I was exploring some use-cases of Amazon Lambda. Being able to cut out EC2 from a techonology stack is very potent in cutting down operations cost and reducing complexity. Liberating developers from having to manage Linux boxes will be a groundbreaking progress in web application development.

The thing with Lambda is that it is an event-driven code execution paradigm, so I can SEND input data(events) into it to have it perform operations, but I cannot GET (fetch) data. And since a typical application required CRUD(Create-Read-Update-Delete), not having the Read is not enough.

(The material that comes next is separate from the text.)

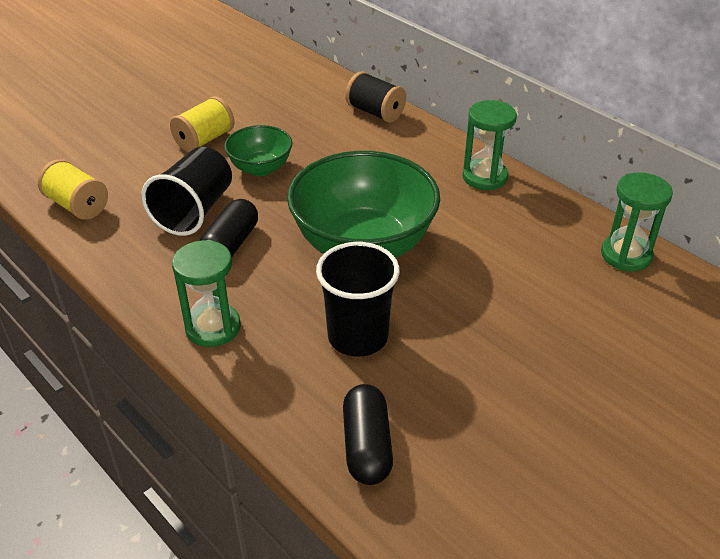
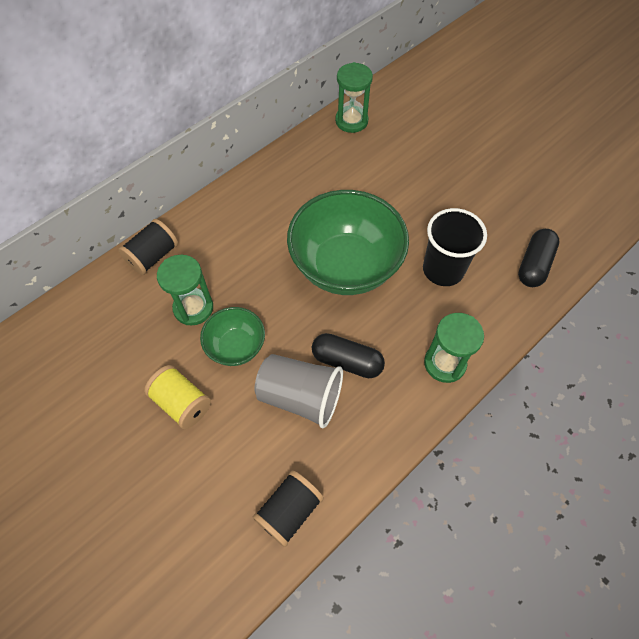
camera: 90 degrees left, 20 degrees up
yellow spool [38,159,108,220] -> black spool [253,470,324,547]
black cup [141,147,232,236] -> grey cup [255,354,343,428]
black capsule [343,384,393,485] -> black capsule turned 60 degrees counterclockwise [518,229,560,287]
green hourglass [463,100,517,190] -> green hourglass moved to [157,255,213,326]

… Well, is that so? Yes, it is asynchronous, but what if I can send a custom event of something like:

	"action": "get",
	"id": "100",
	"notify_id": "12345"

Inside the Lambda function, I can fetch some data from some database(RDS or DynamoDB) with the id 100. Since it is asynchronous I cannot return the request, I can have the client be long-polling on an Amazon SQS queue. Then just have the Lambda function publish an event onto the SQS queue, and the client can do whatever it should upon receiving that.

So there, we can create a request-response flow using Amazon Lambda and SQS.

The issue then would be that each user will have to have their own SQS Queue, so you will be managing many, many queues. But as for now I believe there are no limits to the number of queues you can create on SQS, so it shouldn’t be that much of a problem.

This seems fun, so maybe more on this a little later. I would want to try and implement the request-response example just as a Concept of Proof.